= Exercise description =
Print every line of the listing below, starting with the line that holds "left elbow: (558, 393)" and going on through the line that holds "left ear: (593, 446)", both included, and print nothing else.

= Available data =

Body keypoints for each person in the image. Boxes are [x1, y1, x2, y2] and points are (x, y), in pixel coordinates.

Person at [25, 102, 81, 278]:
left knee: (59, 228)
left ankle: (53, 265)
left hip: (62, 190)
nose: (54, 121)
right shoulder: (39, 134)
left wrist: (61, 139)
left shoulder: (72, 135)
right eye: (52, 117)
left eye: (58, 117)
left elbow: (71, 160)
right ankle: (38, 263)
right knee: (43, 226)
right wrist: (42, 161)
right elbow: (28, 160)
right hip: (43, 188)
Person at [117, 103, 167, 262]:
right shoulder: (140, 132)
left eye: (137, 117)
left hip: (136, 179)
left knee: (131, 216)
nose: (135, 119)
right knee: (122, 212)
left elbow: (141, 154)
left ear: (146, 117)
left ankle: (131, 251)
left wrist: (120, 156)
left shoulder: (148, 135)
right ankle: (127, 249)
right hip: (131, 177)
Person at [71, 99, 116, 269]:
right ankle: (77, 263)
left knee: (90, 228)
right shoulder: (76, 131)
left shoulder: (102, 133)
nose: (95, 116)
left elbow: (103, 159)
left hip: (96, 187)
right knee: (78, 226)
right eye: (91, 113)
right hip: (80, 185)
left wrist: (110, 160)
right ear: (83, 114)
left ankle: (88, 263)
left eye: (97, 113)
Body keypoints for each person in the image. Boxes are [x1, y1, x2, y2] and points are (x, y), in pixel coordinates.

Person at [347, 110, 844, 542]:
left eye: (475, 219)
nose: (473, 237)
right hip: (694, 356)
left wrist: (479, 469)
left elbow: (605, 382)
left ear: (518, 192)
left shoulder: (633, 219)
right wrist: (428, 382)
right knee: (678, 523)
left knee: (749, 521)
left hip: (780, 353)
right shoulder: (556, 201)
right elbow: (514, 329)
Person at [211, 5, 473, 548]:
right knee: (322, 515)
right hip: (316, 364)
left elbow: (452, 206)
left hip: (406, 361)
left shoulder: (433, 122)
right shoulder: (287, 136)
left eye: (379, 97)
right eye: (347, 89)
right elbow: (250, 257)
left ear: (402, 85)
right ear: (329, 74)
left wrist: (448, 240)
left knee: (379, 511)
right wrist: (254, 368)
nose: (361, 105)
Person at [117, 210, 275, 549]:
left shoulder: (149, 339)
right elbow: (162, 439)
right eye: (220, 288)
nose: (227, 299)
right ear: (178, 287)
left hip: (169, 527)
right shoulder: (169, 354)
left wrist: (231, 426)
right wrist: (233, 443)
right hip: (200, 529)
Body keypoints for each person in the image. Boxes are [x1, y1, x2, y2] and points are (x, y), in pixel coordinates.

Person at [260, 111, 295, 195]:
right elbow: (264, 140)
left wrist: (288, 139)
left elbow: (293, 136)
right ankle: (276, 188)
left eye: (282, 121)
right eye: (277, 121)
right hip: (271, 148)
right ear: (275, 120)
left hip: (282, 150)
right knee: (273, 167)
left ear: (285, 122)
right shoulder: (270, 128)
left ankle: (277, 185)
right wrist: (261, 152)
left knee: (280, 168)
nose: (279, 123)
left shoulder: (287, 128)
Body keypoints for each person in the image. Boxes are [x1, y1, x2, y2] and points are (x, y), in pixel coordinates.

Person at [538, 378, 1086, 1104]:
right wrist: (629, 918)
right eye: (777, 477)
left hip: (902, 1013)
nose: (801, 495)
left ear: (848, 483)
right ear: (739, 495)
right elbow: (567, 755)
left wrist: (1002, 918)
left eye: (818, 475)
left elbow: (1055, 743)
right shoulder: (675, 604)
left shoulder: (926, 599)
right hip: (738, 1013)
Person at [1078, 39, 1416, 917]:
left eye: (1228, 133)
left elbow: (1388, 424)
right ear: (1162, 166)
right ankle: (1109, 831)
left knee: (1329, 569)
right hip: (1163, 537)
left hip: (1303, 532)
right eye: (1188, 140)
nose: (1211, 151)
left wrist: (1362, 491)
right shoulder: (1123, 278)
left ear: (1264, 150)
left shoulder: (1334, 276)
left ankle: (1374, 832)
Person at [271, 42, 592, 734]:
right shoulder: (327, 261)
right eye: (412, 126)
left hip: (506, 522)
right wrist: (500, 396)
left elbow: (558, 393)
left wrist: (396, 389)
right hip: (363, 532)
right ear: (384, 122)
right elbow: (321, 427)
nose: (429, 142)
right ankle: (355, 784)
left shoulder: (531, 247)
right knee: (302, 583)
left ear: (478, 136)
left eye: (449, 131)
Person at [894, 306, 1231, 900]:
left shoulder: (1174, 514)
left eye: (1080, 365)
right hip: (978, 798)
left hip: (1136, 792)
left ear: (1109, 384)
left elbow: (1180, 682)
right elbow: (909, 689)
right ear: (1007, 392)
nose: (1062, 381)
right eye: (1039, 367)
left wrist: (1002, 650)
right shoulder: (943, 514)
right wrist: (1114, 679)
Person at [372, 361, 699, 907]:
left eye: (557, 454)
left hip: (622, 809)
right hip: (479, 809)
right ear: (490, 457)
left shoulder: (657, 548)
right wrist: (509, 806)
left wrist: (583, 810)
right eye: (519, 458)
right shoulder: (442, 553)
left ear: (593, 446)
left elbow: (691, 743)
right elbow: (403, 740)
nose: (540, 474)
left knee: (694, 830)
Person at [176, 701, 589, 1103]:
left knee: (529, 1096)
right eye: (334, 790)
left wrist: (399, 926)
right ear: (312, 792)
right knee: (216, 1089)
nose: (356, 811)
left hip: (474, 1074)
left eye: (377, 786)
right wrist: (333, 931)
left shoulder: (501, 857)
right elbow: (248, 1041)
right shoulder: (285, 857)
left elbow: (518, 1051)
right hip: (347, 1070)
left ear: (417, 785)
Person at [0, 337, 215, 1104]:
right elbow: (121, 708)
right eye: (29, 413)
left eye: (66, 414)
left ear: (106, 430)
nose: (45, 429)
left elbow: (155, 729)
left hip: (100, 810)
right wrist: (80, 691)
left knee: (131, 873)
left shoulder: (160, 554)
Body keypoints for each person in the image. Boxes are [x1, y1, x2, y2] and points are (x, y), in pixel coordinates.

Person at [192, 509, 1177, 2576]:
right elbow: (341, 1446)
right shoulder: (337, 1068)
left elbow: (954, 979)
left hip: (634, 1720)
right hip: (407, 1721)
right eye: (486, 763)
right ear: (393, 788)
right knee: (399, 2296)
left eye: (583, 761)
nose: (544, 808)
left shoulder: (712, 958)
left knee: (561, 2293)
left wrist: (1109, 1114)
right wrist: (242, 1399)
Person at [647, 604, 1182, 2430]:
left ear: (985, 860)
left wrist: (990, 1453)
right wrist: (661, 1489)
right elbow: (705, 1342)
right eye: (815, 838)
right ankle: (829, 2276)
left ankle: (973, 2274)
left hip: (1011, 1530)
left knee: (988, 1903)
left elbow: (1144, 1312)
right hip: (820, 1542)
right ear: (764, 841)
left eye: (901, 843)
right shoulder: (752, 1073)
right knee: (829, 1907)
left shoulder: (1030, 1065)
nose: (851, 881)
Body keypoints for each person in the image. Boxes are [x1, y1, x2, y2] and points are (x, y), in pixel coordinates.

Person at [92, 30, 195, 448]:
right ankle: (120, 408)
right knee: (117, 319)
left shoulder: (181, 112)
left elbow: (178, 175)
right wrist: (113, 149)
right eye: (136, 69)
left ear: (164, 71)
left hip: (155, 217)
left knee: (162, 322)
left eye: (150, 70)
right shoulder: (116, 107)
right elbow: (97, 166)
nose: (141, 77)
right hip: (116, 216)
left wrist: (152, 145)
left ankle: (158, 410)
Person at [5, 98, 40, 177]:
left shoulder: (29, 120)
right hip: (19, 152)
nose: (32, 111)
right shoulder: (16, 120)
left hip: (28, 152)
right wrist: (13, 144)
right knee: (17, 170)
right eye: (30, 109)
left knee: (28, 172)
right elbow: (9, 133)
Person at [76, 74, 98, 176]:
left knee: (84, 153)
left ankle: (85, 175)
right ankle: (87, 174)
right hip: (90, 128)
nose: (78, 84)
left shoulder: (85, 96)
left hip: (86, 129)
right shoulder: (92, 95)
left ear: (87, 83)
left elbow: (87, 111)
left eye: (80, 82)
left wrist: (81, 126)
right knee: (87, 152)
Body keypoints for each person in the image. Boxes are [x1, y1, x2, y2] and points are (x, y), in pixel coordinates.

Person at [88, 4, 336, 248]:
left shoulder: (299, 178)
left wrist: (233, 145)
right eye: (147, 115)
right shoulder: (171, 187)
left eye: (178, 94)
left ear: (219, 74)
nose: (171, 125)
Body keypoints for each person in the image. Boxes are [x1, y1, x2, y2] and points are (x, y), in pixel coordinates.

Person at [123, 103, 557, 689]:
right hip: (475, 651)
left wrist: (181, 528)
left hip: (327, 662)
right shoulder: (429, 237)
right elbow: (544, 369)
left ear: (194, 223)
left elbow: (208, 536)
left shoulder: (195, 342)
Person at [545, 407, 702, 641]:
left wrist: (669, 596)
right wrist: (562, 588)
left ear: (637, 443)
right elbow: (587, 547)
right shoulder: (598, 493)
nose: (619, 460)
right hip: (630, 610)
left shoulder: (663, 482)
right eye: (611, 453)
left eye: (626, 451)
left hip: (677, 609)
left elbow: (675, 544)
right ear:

= Output of the task =
left elbow: (558, 393)
left wrist: (396, 389)
right hip: (363, 532)
right ear: (384, 122)
right elbow: (321, 427)
nose: (429, 142)
right ankle: (355, 784)
left shoulder: (531, 247)
right knee: (302, 583)
left ear: (478, 136)
left eye: (449, 131)
Person at [894, 306, 1231, 900]:
left shoulder: (1174, 514)
left eye: (1080, 365)
right hip: (978, 798)
left hip: (1136, 792)
left ear: (1109, 384)
left elbow: (1180, 682)
right elbow: (909, 689)
right ear: (1007, 392)
nose: (1062, 381)
right eye: (1039, 367)
left wrist: (1002, 650)
right shoulder: (943, 514)
right wrist: (1114, 679)
Person at [372, 361, 699, 907]:
left eye: (557, 454)
left hip: (622, 809)
right hip: (479, 809)
right ear: (490, 457)
left shoulder: (657, 548)
right wrist: (509, 806)
left wrist: (583, 810)
right eye: (519, 458)
right shoulder: (442, 553)
left ear: (593, 446)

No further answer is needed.